His imprint is on some old storylines. “I did some good things, and stuff that was kind of suspect,” Madigan said with a chuckle. “I did some stuff that the Canadian government wasn’t too fond of, the Japanese royal family got some heat on me, the Church of England. If wrestling can’t be the thing that you express yourself at, why are you there? You should push way outside the squared circle, there should be no limitations.”

Now almost 39, or as he puts it, the “rough side of thirty,” Madigan is weighing his options for a next project. He might direct a film in Nashville, or produce and write something. There are pitches going around town now. “First thing they pay me for, to be honest.”

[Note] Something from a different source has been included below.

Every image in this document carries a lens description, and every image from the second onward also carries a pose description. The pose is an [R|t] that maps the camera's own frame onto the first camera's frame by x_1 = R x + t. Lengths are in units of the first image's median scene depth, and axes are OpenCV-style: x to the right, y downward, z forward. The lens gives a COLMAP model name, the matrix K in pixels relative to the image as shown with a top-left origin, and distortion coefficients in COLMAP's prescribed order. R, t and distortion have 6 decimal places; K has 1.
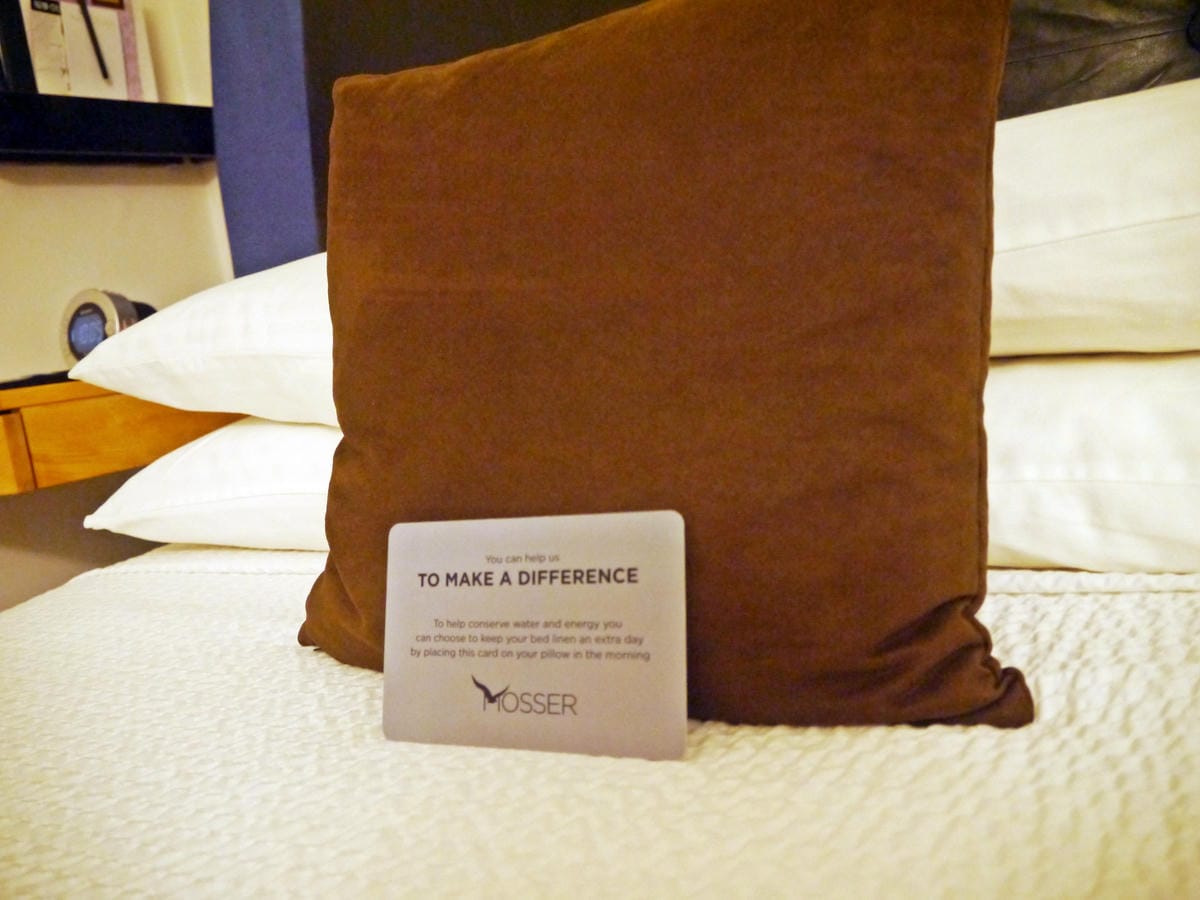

He had a healthy diversion over the past year with Mondo Lucha A Go-Go: The Bizarre and Honorable World of Wild Mexican Wrestling (Rayo/HarperCollins). Now on bookshelves, Mondo Lucha A Go-Go is Madigan’s second book. His first was a novelization of See No Evil for Simon & Schuster. “The critics seemed to appreciate the novelization a lot more than the film,” he said.

Madigan hasn’t completely ruled out a return to the wrestling world. The experiences there better prepared him for further times in Hollywood. “The Hollywood thing and the wrestling business, they’re both, to some extent, cutthroat,” he said. “Business is business.”